• [What this exercise asks]
- A) Answer the following from the passage on 2020 acquisitions:
(i) How much cash was paid for acquisitions made during 2020?
(ii) What were the approximate cash payments for the outstanding non-controlling interests of several JLT subsidiaries?
(iii) What were the approximate cash proceeds from the businesses the Company sold during 2020?
- B) Reproduce word for word the portion of the passage on 2020 acquisitions starting at "Subsequent to the" and ending at "approximately $98 million.".

• [Page excerpt]
· · · · ·
Total purchase consideration for acquisitions made during 2020 was approximately $877 million, which consisted of cash paid of $694 million and deferred purchase and estimated contingent consideration of $183 million. Contingent consideration arrangements are based primarily on EBITDA and/or revenue targets over periods of two to four years. The fair value of the contingent consideration was based on projected revenue and earnings of the acquired entities. Estimated fair values of assets acquired and liabilities assumed are subject to adjustment when purchase accounting is finalized. During 2020, the
Company also paid $68 million of deferred purchase consideration and $102 million of contingent consideration related to acquisitions made in prior years.
Subsequent to the JLT acquisition, the Company purchased the outstanding non-controlling interests of several JLT subsidiaries for cash payments of approximately $79 million.
Prior year dispositions
During 2020, the Company sold certain businesses, primarily in the U.S. and the U.K., for cash proceeds of approximately $98 million.
· · · · ·
• [Information shown]
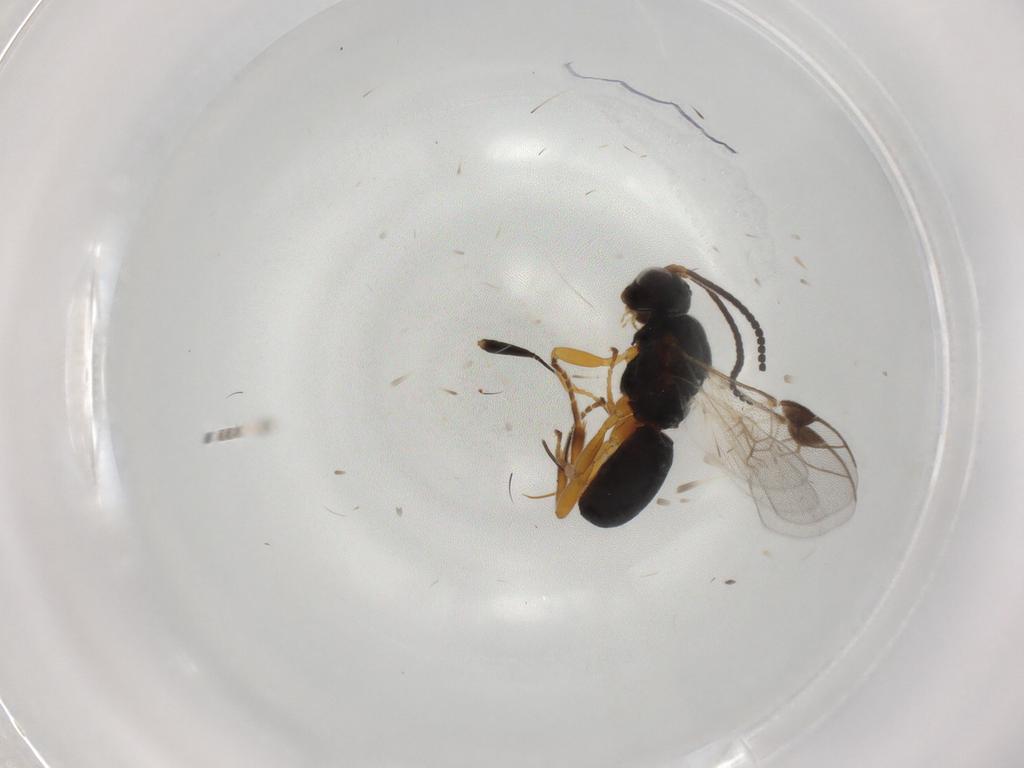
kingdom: Animalia
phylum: Arthropoda
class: Insecta
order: Hymenoptera
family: Braconidae
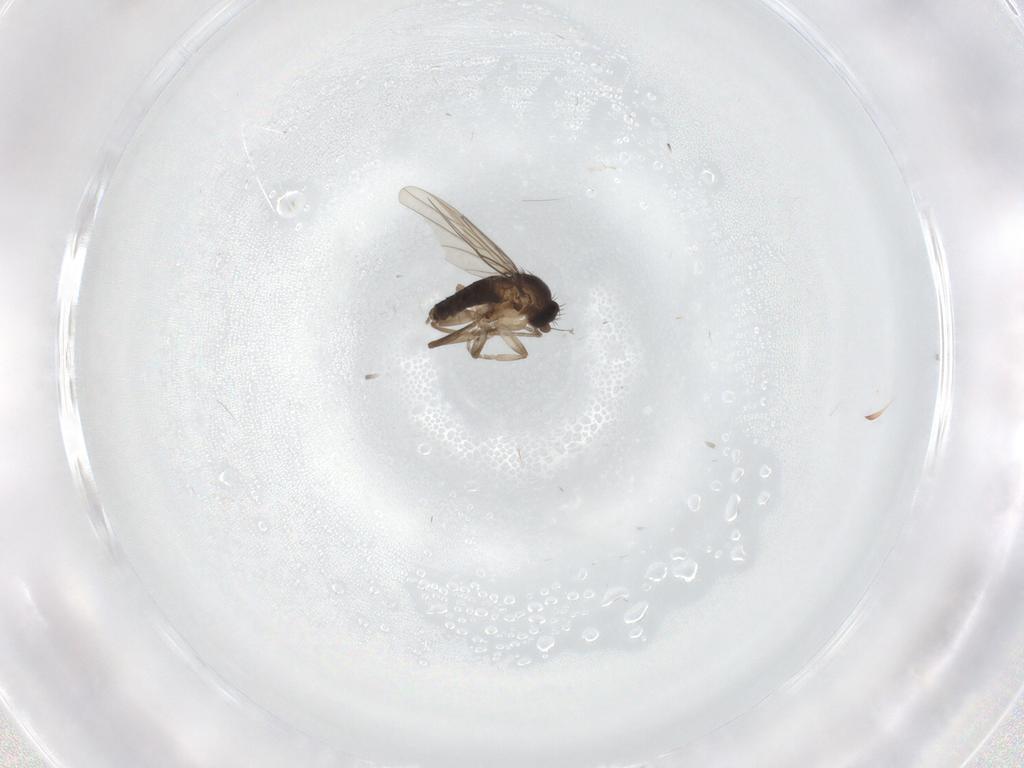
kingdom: Animalia
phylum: Arthropoda
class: Insecta
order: Diptera
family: Phoridae
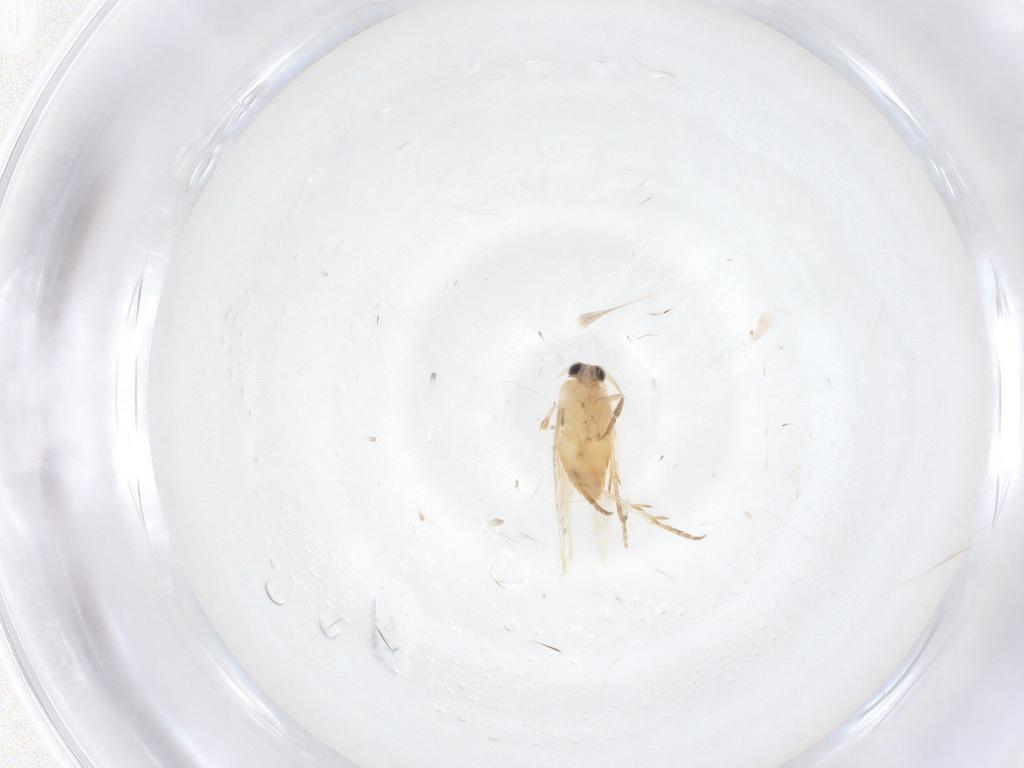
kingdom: Animalia
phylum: Arthropoda
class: Insecta
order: Lepidoptera
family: Nepticulidae
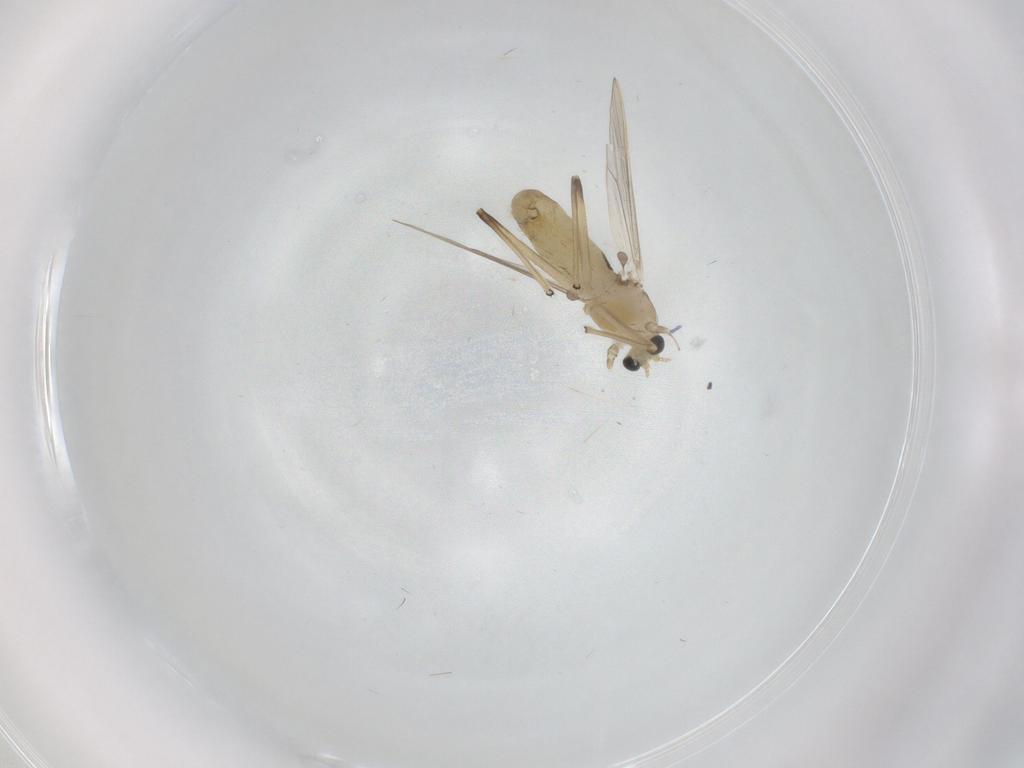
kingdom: Animalia
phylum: Arthropoda
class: Insecta
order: Diptera
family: Chironomidae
· · · · ·
• [Answers given]
- A)
(i) $694 million
(ii) Approximately $79 million
(iii) Approximately $98 million

- B)
Subsequent to the JLT acquisition, the Company purchased the outstanding non-controlling interests of several JLT subsidiaries for cash payments of approximately $79 million.
Prior year dispositions
During 2020, the Company sold certain businesses, primarily in the U.S. and the U.K., for cash proceeds of approximately $98 million.